Seattleites are a tad bit obsessive when it comes to the environment and recycling. We recycle everything – everything! The cardboard centers on toilet paper rolls, food scraps, yard waste, mattresses, bar stools, garden hoses, kids’ jungle gyms, you name it – we recycle it. Hell, I am even recycling this post, which I originally ran back in 2011.
We Seattleites may be fervently left-of-center in our politics, but we are fervently polite about it. We are routinely chided for being annoyingly courteous. Just yesterday I overheard my neighbor Fred talking to a stranger who was handing out a pamphlet which got Fred riled up. Clearly steaming with outrage over the contents of the flyer, Fred pleasantly remarked:
Good morning, sir. I hope you don’t mind my saying, but I find your flyer proclaiming that all Muslims should be rounded up and shipped back to Iraq, to be, well, somewhat off-putting. I respect your right to express your opinion. But I can’t agree with your view that all illegal aliens should be executed for trespassing. Oh, by the way, I hope you remembered to print your white supremacist leaflets on recycled paper. Have a nice day. Go, Seahawks!
Drip City is a community of left-of-center, politically correct, polite to a fault, energy-conserving, environmentally-obsessed recycling fanatics with moss growing on their parka vests. And we love it here. This place may not be the perfect place to live – particularly if you’re fond of say, warmth, sunlight or Sean Hannity. But Seattle beats the pants off some God-forsaken frozen Hell Hole like Fargo, North Dakota – unless, of course, you happen to be from Fargo, North Dakota – in which case, I meant to say Butte, Montana.

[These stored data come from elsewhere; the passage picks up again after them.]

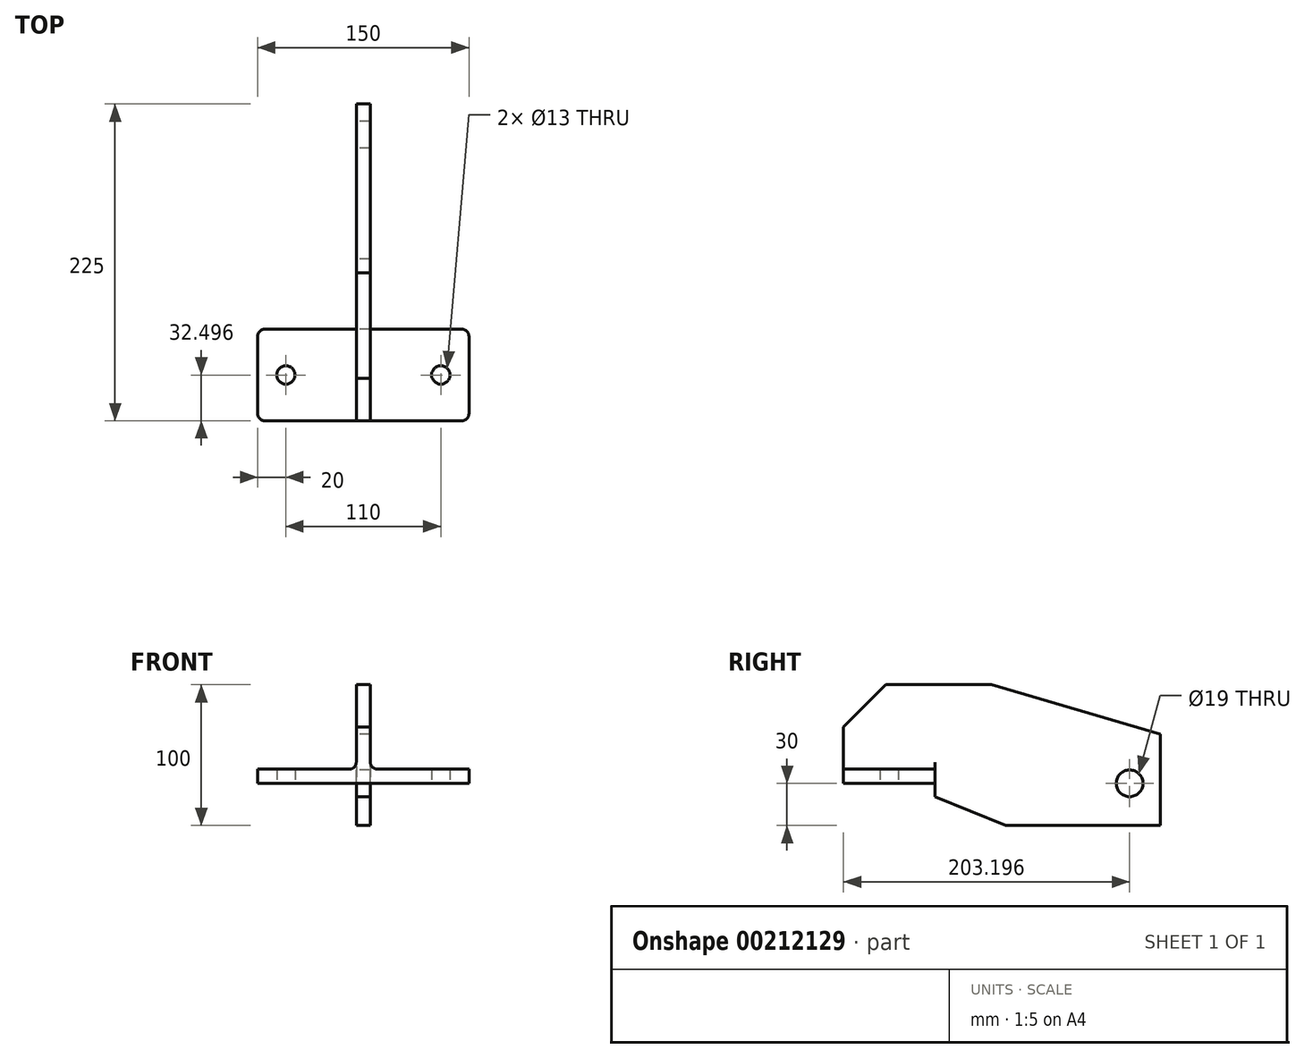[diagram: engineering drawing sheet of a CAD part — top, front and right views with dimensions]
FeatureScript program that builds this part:
annotation { "Feature Type Name" : "Feature", "Feature Type Description" : "" }
export const myFeature = defineFeature(function(context is Context, id is Id, definition is map)
    precondition{}
    {
        {
            var Q0;
            Q0=qCreatedBy(makeId("Right.planeOp"),FACE);
            var sketch = newSketch(context, id + "F0", { "sketchPlane" : qUnion([Q0])});
            skLineSegment(sketch, "E0", {"start": v(-115.66, -14.6) * mm, "end": v(-115.66, 25.4) * mm});
            skLineSegment(sketch, "E1", {"start": v(-115.66, 25.4) * mm, "end": v(-85.66, 55.4) * mm});
            skLineSegment(sketch, "E2", {"start": v(-85.66, 55.4) * mm, "end": v(-10.66, 55.4) * mm});
            skLineSegment(sketch, "E3", {"start": v(-10.66, 55.4) * mm, "end": v(109.34, 20.4) * mm});
            skLineSegment(sketch, "E4", {"start": v(109.34, 20.4) * mm, "end": v(109.34, -44.6) * mm});
            skLineSegment(sketch, "E5", {"start": v(109.34, -44.6) * mm, "end": v(-0.66, -44.6) * mm});
            skLineSegment(sketch, "E6", {"start": v(-115.66, -14.6) * mm, "end": v(-50.66, -14.6) * mm});
            skLineSegment(sketch, "E7", {"start": v(-50.66, -14.6) * mm, "end": v(-50.66, -24.13) * mm});
            skLineSegment(sketch, "E8", {"start": v(-50.66, -24.13) * mm, "end": v(-0.66, -44.6) * mm});
            skPoint(sketch, "E9", {"position": v(87.54, -14.6) * mm});
            skCircle(sketch, "E10", {"center": v(87.54, -14.6) * mm, "radius": 9.5 * mm});
            skLineSegment(sketch, "E11", {"start": v(-50.66, -14.6) * mm, "end": v(87.54, -14.6) * mm, "construction": true});
            skSolve(sketch);
        }
        {
            var Q0;
            Q0=makeQuery(id+"F0.imprint","IMPRINT",FACE,{"disambiguationData":[TD([[makeQuery(id+"F0.imprint","IMPRINT",EDGE,{"derivedFrom":sQuery(id+"F0.wireOp",EDGE,"E0")}),-1.0]])]});
            extrude(context, id + "F1", {"entities" : qUnion([Q0]), "endBound" : BoundingType.SYMMETRIC, "depth" : 10 * mm});
        }
        {
            var Q0;
            Q0=makeQuery(id+"F1.opExtrude","SWEPT_FACE",FACE,{"disambiguationData":[OSD([sQuery(id+"F0.wireOp",EDGE,"E6")])]});
            var sketch = newSketch(context, id + "F2", { "sketchPlane" : qUnion([Q0])});
            skPoint(sketch, "E12.endSnap0", {"position": v(-5, 83.16) * mm});
            skPoint(sketch, "E13.visualSharp", {"position": v(75, 39.46) * mm});
            skPoint(sketch, "E14.visualSharp", {"position": v(75, 115.66) * mm});
            skPoint(sketch, "E15.0", {"position": v(0, 50.66) * mm});
            skPoint(sketch, "E16.0", {"position": v(0, 115.66) * mm});
            skLineSegment(sketch, "E17", {"start": v(0, 50.66) * mm, "end": v(0, 83.16) * mm, "construction": true});
            skLineSegment(sketch, "E18.bottom", {"start": v(-70, 50.66) * mm, "end": v(70, 50.66) * mm});
            skLineSegment(sketch, "E18.top", {"start": v(-70, 115.66) * mm, "end": v(70, 115.66) * mm});
            skLineSegment(sketch, "E18.left", {"start": v(-75, 55.66) * mm, "end": v(-75, 110.66) * mm});
            skLineSegment(sketch, "E18.right", {"start": v(75, 55.66) * mm, "end": v(75, 110.66) * mm});
            skPoint(sketch, "E18.middle", {"position": v(0, 83.16) * mm});
            skLineSegment(sketch, "E19", {"start": v(0, 83.16) * mm, "end": v(55, 83.16) * mm, "construction": true});
            skCircle(sketch, "E20", {"center": v(55, 83.16) * mm, "radius": 6.5 * mm});
            skCircle(sketch, "E21.MirrorC", {"center": v(-55, 83.16) * mm, "radius": 6.5 * mm});
            skArc(sketch, "E22.filletArc", {"start": v(75, 110.66) * mm, "mid": v(73.54, 114.2) * mm, "end": v(70, 115.66) * mm});
            skPoint(sketch, "E23.visualSharp", {"position": v(75, 50.66) * mm});
            skArc(sketch, "E23.filletArc", {"start": v(70, 50.66) * mm, "mid": v(73.54, 52.13) * mm, "end": v(75, 55.66) * mm});
            skPoint(sketch, "E24.visualSharp", {"position": v(-75, 50.66) * mm});
            skArc(sketch, "E24.filletArc", {"start": v(-75, 55.66) * mm, "mid": v(-73.54, 52.13) * mm, "end": v(-70, 50.66) * mm});
            skPoint(sketch, "E25.visualSharp", {"position": v(-75, 115.66) * mm});
            skArc(sketch, "E25.filletArc", {"start": v(-70, 115.66) * mm, "mid": v(-73.54, 114.2) * mm, "end": v(-75, 110.66) * mm});
            skSolve(sketch);
        }
        {
            var Q0;
            Q0=makeQuery(id+"F2.imprint","IMPRINT",FACE,{"disambiguationData":[TD([[makeQuery(id+"F2.imprint","IMPRINT",EDGE,{"derivedFrom":sQuery(id+"F2.wireOp",EDGE,"E18.left")}),-1.0]])]});
            var Q1;
            {var subQ1=sQuery(id+"F0.wireOp",EDGE,"E6");var subQ2=makeQuery(id+"F1.opExtrude","CAP_EDGE",EDGE,{"disambiguationData":[OSD([subQ1])],"isStart":true});Q1=makeQuery(id+"F2.imprint","IMPRINT",FACE,{"disambiguationData":[TD([[makeQuery(id+"F2.imprint","IMPRINT",EDGE,{"derivedFrom":subQ2}),1.0]])]});}
            var Q2;
            Q2=makeQuery(id+"F2.imprint","IMPRINT",FACE,{"disambiguationData":[TD([[makeQuery(id+"F2.imprint","IMPRINT",EDGE,{"derivedFrom":sQuery(id+"F2.wireOp",EDGE,"E18.right")}),1.0]])]});
            extrude(context, id + "F3", {"entities" : qUnion([Q0, Q1, Q2]), "operationType" : NewBodyOperationType.ADD, "oppositeDirection" : true, "depth" : 10 * mm});
        }
        {
            var Q0;
            Q0=makeQuery(id+"F3.boolean.opBoolean","INTERSECT",EDGE,{"derivedFrom":[makeQuery(id+"F1.opExtrude","CAP_FACE",FACE,{"disambiguationData":[OSD([sQuery(id+"F0.wireOp",EDGE,"E0"),sQuery(id+"F0.wireOp",EDGE,"E1"),sQuery(id+"F0.wireOp",EDGE,"E2"),sQuery(id+"F0.wireOp",EDGE,"E3"),sQuery(id+"F0.wireOp",EDGE,"E4"),sQuery(id+"F0.wireOp",EDGE,"E5"),sQuery(id+"F0.wireOp",EDGE,"E6"),sQuery(id+"F0.wireOp",EDGE,"E7"),sQuery(id+"F0.wireOp",EDGE,"E8"),sQuery(id+"F0.wireOp",EDGE,"E10")])],"isStart":false}),makeQuery(id+"F3.opExtrude","CAP_FACE",FACE,{"disambiguationData":[OSD([sQuery(id+"F2.wireOp",EDGE,"E18.bottom"),sQuery(id+"F2.wireOp",EDGE,"E18.top"),sQuery(id+"F2.wireOp",EDGE,"E18.left"),sQuery(id+"F2.wireOp",EDGE,"E18.right"),sQuery(id+"F2.wireOp",EDGE,"E20"),sQuery(id+"F2.wireOp",EDGE,"E21.MirrorC"),sQuery(id+"F2.wireOp",EDGE,"E22.filletArc"),sQuery(id+"F2.wireOp",EDGE,"E23.filletArc"),sQuery(id+"F2.wireOp",EDGE,"E24.filletArc"),sQuery(id+"F2.wireOp",EDGE,"E25.filletArc")])],"isStart":false})]});
            var Q1;
            Q1=makeQuery(id+"F3.boolean.opBoolean","INTERSECT",EDGE,{"derivedFrom":[makeQuery(id+"F1.opExtrude","CAP_FACE",FACE,{"disambiguationData":[OSD([sQuery(id+"F0.wireOp",EDGE,"E0"),sQuery(id+"F0.wireOp",EDGE,"E1"),sQuery(id+"F0.wireOp",EDGE,"E2"),sQuery(id+"F0.wireOp",EDGE,"E3"),sQuery(id+"F0.wireOp",EDGE,"E4"),sQuery(id+"F0.wireOp",EDGE,"E5"),sQuery(id+"F0.wireOp",EDGE,"E6"),sQuery(id+"F0.wireOp",EDGE,"E7"),sQuery(id+"F0.wireOp",EDGE,"E8"),sQuery(id+"F0.wireOp",EDGE,"E10")])],"isStart":true}),makeQuery(id+"F3.opExtrude","CAP_FACE",FACE,{"disambiguationData":[OSD([sQuery(id+"F2.wireOp",EDGE,"E18.bottom"),sQuery(id+"F2.wireOp",EDGE,"E18.top"),sQuery(id+"F2.wireOp",EDGE,"E18.left"),sQuery(id+"F2.wireOp",EDGE,"E18.right"),sQuery(id+"F2.wireOp",EDGE,"E20"),sQuery(id+"F2.wireOp",EDGE,"E21.MirrorC"),sQuery(id+"F2.wireOp",EDGE,"E22.filletArc"),sQuery(id+"F2.wireOp",EDGE,"E23.filletArc"),sQuery(id+"F2.wireOp",EDGE,"E24.filletArc"),sQuery(id+"F2.wireOp",EDGE,"E25.filletArc")])],"isStart":false})]});
            fillet(context, id + "F4", {"entities" : qUnion([Q0, Q1]), "radius" : 5 * mm, "tangentPropagation" : true, "allowEdgeOverflow" : false});
        }
    });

Hey, I just noticed that the drizzle has momentarily paused, the clouds have parted, and there appears to be some mysterious yellowish spheroid in the sky. No idea what it is but I just have to check it out…. No, wait. Never mind. It’s drizzling again.
That’s the view from the bleachers. Perhaps I’m off base.

© Tim Jones, View from the Bleachers 2014











There’s just too much evidence that contradicts your claim about the rain. Any who watched both seasons of The Killing on TV knows that it rains all the time in Seattle. The producers even decided to film the entire series in black & white because it was just a waste of film to expect colour to appear in any of the dozens of shots of landscape of Seattle. The only way they could shoot outdoors was to have the principal actors sitting in a car where they could actually hear each other while the drizzle obscured all the car windows.
Plus living in Victoria, we often hear people say when they learn we live in Victoria, that it rains a lot in Victoria. “No,” we say, “you’re thinking of Seattle,” is the standard reply.
Your best yet, Tim!
Glad to see ya back! Does it rain more at the top or the bottom of the space needle?
Ha!! Drip City – SOOOOO perfect!!! My new favorite name!